§ Directions
Please edit the records below so that every "coragem" becomes "ânimo", leaving all other text unchanged.

§ Source material
────────

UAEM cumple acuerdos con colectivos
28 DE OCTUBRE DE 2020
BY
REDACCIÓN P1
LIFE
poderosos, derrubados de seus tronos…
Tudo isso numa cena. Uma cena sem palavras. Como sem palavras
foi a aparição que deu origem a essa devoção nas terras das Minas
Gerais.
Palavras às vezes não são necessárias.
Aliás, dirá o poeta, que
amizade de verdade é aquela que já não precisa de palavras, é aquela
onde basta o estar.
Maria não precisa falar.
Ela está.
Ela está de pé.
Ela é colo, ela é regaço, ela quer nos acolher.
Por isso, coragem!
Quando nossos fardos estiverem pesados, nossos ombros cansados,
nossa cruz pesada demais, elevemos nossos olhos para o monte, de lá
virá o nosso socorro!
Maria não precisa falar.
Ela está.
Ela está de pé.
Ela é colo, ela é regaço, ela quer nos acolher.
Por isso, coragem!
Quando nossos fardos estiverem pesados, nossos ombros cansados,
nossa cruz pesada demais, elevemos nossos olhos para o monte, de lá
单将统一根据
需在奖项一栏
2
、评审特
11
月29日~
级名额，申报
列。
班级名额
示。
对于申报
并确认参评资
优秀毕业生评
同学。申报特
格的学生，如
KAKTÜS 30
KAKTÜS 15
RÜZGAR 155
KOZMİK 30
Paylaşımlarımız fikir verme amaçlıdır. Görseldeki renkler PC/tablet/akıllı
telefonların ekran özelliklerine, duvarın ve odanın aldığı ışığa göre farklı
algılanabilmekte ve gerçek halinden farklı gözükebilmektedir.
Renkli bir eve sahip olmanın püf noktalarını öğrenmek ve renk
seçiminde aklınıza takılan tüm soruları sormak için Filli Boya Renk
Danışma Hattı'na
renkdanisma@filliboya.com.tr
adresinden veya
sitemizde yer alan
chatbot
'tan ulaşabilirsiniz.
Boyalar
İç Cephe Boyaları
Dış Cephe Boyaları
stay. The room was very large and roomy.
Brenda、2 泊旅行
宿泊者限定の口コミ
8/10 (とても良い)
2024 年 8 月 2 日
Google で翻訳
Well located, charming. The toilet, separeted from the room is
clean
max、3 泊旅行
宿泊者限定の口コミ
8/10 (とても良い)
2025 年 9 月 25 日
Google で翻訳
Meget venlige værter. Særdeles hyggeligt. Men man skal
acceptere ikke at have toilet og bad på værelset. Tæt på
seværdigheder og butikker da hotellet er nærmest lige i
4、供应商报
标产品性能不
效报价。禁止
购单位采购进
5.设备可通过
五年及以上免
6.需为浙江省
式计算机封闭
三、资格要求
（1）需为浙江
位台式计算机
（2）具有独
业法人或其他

────────

§ Expected answer
UAEM cumple acuerdos con colectivos
28 DE OCTUBRE DE 2020
BY
REDACCIÓN P1
LIFE
poderosos, derrubados de seus tronos…
Tudo isso numa cena. Uma cena sem palavras. Como sem palavras
foi a aparição que deu origem a essa devoção nas terras das Minas
Gerais.
Palavras às vezes não são necessárias.
Aliás, dirá o poeta, que
amizade de verdade é aquela que já não precisa de palavras, é aquela
onde basta o estar.
Maria não precisa falar.
Ela está.
Ela está de pé.
Ela é colo, ela é regaço, ela quer nos acolher.
Por isso, ânimo!
Quando nossos fardos estiverem pesados, nossos ombros cansados,
nossa cruz pesada demais, elevemos nossos olhos para o monte, de lá
virá o nosso socorro!
Maria não precisa falar.
Ela está.
Ela está de pé.
Ela é colo, ela é regaço, ela quer nos acolher.
Por isso, ânimo!
Quando nossos fardos estiverem pesados, nossos ombros cansados,
nossa cruz pesada demais, elevemos nossos olhos para o monte, de lá
单将统一根据
需在奖项一栏
2
、评审特
11
月29日~
级名额，申报
列。
班级名额
示。
对于申报
并确认参评资
优秀毕业生评
同学。申报特
格的学生，如
KAKTÜS 30
KAKTÜS 15
RÜZGAR 155
KOZMİK 30
Paylaşımlarımız fikir verme amaçlıdır. Görseldeki renkler PC/tablet/akıllı
telefonların ekran özelliklerine, duvarın ve odanın aldığı ışığa göre farklı
algılanabilmekte ve gerçek halinden farklı gözükebilmektedir.
Renkli bir eve sahip olmanın püf noktalarını öğrenmek ve renk
seçiminde aklınıza takılan tüm soruları sormak için Filli Boya Renk
Danışma Hattı'na
renkdanisma@filliboya.com.tr
adresinden veya
sitemizde yer alan
chatbot
'tan ulaşabilirsiniz.
Boyalar
İç Cephe Boyaları
Dış Cephe Boyaları
stay. The room was very large and roomy.
Brenda、2 泊旅行
宿泊者限定の口コミ
8/10 (とても良い)
2024 年 8 月 2 日
Google で翻訳
Well located, charming. The toilet, separeted from the room is
clean
max、3 泊旅行
宿泊者限定の口コミ
8/10 (とても良い)
2025 年 9 月 25 日
Google で翻訳
Meget venlige værter. Særdeles hyggeligt. Men man skal
acceptere ikke at have toilet og bad på værelset. Tæt på
seværdigheder og butikker da hotellet er nærmest lige i
4、供应商报
标产品性能不
效报价。禁止
购单位采购进
5.设备可通过
五年及以上免
6.需为浙江省
式计算机封闭
三、资格要求
（1）需为浙江
位台式计算机
（2）具有独
业法人或其他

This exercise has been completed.